> **Data provided**:
--------------------

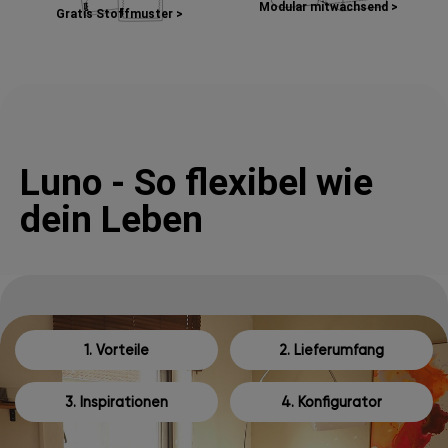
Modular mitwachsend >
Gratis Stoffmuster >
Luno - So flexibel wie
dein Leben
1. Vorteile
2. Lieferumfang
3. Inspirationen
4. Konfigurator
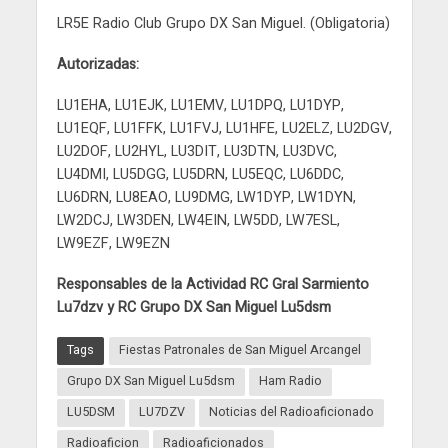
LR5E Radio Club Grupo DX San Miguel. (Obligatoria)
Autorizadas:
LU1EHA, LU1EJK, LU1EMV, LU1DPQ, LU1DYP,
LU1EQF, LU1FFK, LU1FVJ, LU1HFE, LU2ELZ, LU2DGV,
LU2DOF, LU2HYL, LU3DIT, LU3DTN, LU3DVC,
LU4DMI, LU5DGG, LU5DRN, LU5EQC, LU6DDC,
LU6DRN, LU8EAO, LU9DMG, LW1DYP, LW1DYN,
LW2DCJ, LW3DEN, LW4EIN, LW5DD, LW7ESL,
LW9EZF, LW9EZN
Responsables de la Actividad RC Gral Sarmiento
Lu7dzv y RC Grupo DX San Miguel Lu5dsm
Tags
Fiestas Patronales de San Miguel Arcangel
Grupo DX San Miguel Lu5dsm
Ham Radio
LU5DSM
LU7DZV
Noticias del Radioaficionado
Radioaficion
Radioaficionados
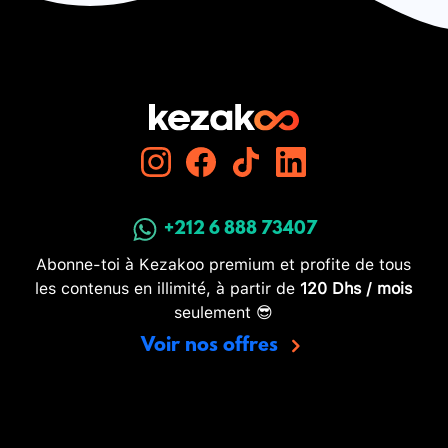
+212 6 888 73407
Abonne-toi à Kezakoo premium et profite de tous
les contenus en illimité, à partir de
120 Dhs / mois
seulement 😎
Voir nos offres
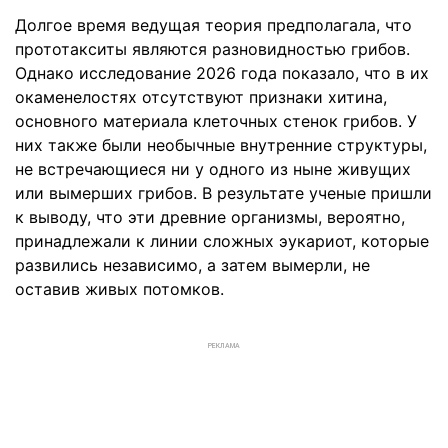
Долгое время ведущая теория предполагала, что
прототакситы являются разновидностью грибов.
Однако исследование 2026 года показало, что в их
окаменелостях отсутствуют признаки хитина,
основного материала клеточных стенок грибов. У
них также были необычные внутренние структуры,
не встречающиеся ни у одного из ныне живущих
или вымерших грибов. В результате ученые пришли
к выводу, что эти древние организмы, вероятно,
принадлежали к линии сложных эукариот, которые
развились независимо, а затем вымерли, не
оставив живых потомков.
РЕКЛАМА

--------------------

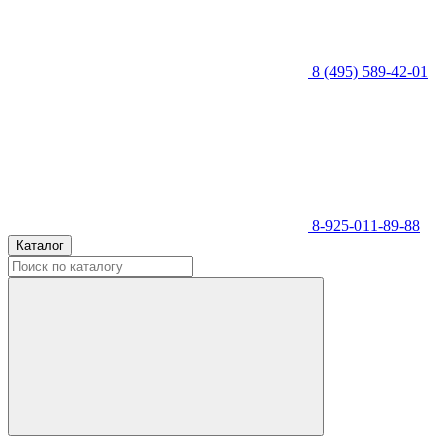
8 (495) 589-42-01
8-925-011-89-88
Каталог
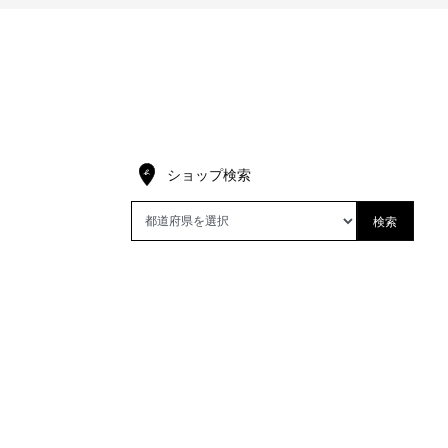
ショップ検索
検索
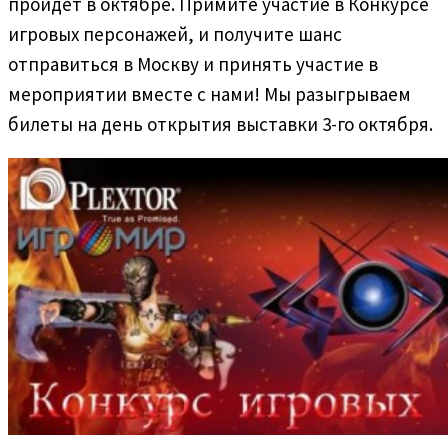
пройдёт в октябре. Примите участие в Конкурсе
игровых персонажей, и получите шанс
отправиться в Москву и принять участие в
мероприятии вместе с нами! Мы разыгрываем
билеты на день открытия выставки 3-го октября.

--------------------

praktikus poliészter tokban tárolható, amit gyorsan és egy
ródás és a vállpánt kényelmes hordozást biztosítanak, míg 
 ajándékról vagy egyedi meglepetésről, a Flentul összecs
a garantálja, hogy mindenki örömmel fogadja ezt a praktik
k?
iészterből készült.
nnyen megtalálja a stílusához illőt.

--------------------

> **What you are asked to do**:
Exact copy, pictures excluded: from the line with "4. Konfigurator" up to and including the line with "Долгое время ведущая теория предполагала, что" in the data above.

> **Output of the exercise**:
4. Konfigurator
LR5E Radio Club Grupo DX San Miguel. (Obligatoria)
Autorizadas:
LU1EHA, LU1EJK, LU1EMV, LU1DPQ, LU1DYP,
LU1EQF, LU1FFK, LU1FVJ, LU1HFE, LU2ELZ, LU2DGV,
LU2DOF, LU2HYL, LU3DIT, LU3DTN, LU3DVC,
LU4DMI, LU5DGG, LU5DRN, LU5EQC, LU6DDC,
LU6DRN, LU8EAO, LU9DMG, LW1DYP, LW1DYN,
LW2DCJ, LW3DEN, LW4EIN, LW5DD, LW7ESL,
LW9EZF, LW9EZN
Responsables de la Actividad RC Gral Sarmiento
Lu7dzv y RC Grupo DX San Miguel Lu5dsm
Tags
Fiestas Patronales de San Miguel Arcangel
Grupo DX San Miguel Lu5dsm
Ham Radio
LU5DSM
LU7DZV
Noticias del Radioaficionado
Radioaficion
Radioaficionados
+212 6 888 73407
Abonne-toi à Kezakoo premium et profite de tous
les contenus en illimité, à partir de
120 Dhs / mois
seulement 😎
Voir nos offres
Долгое время ведущая теория предполагала, что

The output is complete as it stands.